Ask HN: What products and technologies will made possible and feasible by 5G? - ThomPete
======
PaulHoule
I think nothing new, but much improved.

5G has a few legs. One is a gradual improvement on 4G telephone service.
Another is millimeter-wave, which is mainly a competitor for cable.

Another leg is support for greatly reduced latency, not just from the "air
interface" but from the network interconnecting towers and other
infrastructure in the cellular network to the internet.

Once they get it down to less than the latency (maybe 30 ms or so) that it
takes to reach major "cloud" datacenters, there is the issue that you can only
get the value if your services are running on a server that is physically
close to the cellular network.

Discerning gamers might notice a difference, but will they pay AT&T and
American Tower prices in a world where people think AWS is expensive?

Factory automation people have been frustrated for years with their wireless
options. They are as averse to running more cables as householders are, but
they have much tougher requirements in all respects. Something based on 5G
could be better than what they have now.

As for IoT the 3GPP (organization behind 5G) has some standards for low-
performance access with cut-down LTE radios which have are great in terms of
compatibility with existing networks. They will continue that.

Personally though I am more interested in long-range IoT protocols that are
more related to ZigBee and ZWave than conventional wireless.

------
JPLeRouzic
Because you ask, here is an idea: We are still using browsers, which offer
flat surfaces and sounds that everybody can listen too.

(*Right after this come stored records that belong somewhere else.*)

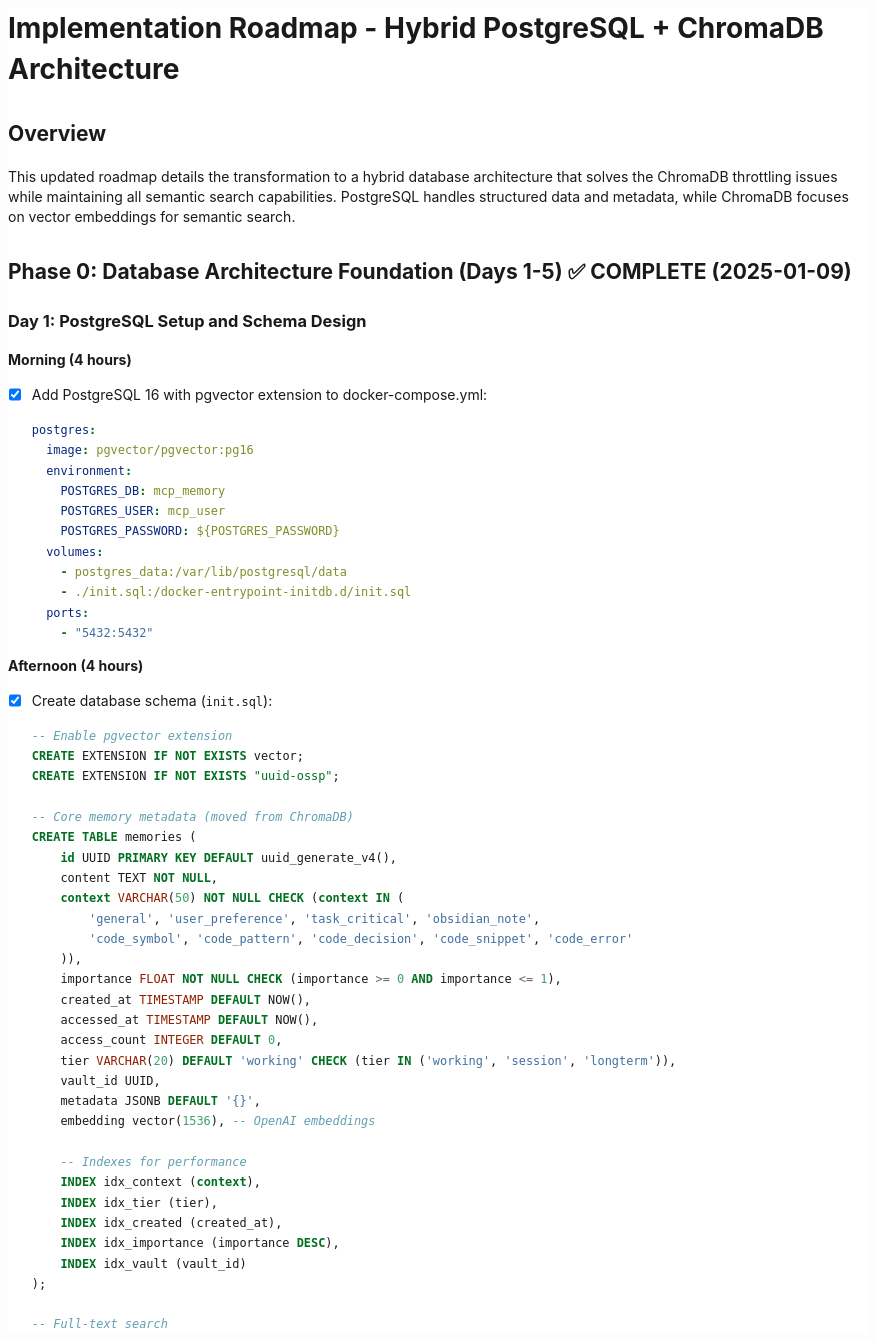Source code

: # Implementation Roadmap - Hybrid PostgreSQL + ChromaDB Architecture

## Overview

This updated roadmap details the transformation to a hybrid database architecture that solves the ChromaDB throttling issues while maintaining all semantic search capabilities. PostgreSQL handles structured data and metadata, while ChromaDB focuses on vector embeddings for semantic search.

## Phase 0: Database Architecture Foundation (Days 1-5) ✅ COMPLETE (2025-01-09)

### Day 1: PostgreSQL Setup and Schema Design
**Morning (4 hours)**
- [x] Add PostgreSQL 16 with pgvector extension to docker-compose.yml:
  ```yaml
  postgres:
    image: pgvector/pgvector:pg16
    environment:
      POSTGRES_DB: mcp_memory
      POSTGRES_USER: mcp_user
      POSTGRES_PASSWORD: ${POSTGRES_PASSWORD}
    volumes:
      - postgres_data:/var/lib/postgresql/data
      - ./init.sql:/docker-entrypoint-initdb.d/init.sql
    ports:
      - "5432:5432"
  ```

**Afternoon (4 hours)**
- [x] Create database schema (`init.sql`):
  ```sql
  -- Enable pgvector extension
  CREATE EXTENSION IF NOT EXISTS vector;
  CREATE EXTENSION IF NOT EXISTS "uuid-ossp";

  -- Core memory metadata (moved from ChromaDB)
  CREATE TABLE memories (
      id UUID PRIMARY KEY DEFAULT uuid_generate_v4(),
      content TEXT NOT NULL,
      context VARCHAR(50) NOT NULL CHECK (context IN (
          'general', 'user_preference', 'task_critical', 'obsidian_note',
          'code_symbol', 'code_pattern', 'code_decision', 'code_snippet', 'code_error'
      )),
      importance FLOAT NOT NULL CHECK (importance >= 0 AND importance <= 1),
      created_at TIMESTAMP DEFAULT NOW(),
      accessed_at TIMESTAMP DEFAULT NOW(),
      access_count INTEGER DEFAULT 0,
      tier VARCHAR(20) DEFAULT 'working' CHECK (tier IN ('working', 'session', 'longterm')),
      vault_id UUID,
      metadata JSONB DEFAULT '{}',
      embedding vector(1536), -- OpenAI embeddings
      
      -- Indexes for performance
      INDEX idx_context (context),
      INDEX idx_tier (tier),
      INDEX idx_created (created_at),
      INDEX idx_importance (importance DESC),
      INDEX idx_vault (vault_id)
  );

  -- Full-text search
  ```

1\. With 5G, one camera, two micro beamers and two sets of micro loud
speakers, you can look at movies in 3D, even in a cramped place and hear
beautiful sounds that people around will not hear.

2\. You can send in real time 50 biological markers that are measured by the
daily pill that you ingest each morning (and defecate later). This enables a
health service to monitor your insulin pump as well as your tiny pacemaker and
your vagal nerve to control inflammation. There are indeed other usages but I
would refrain from mentioning them here.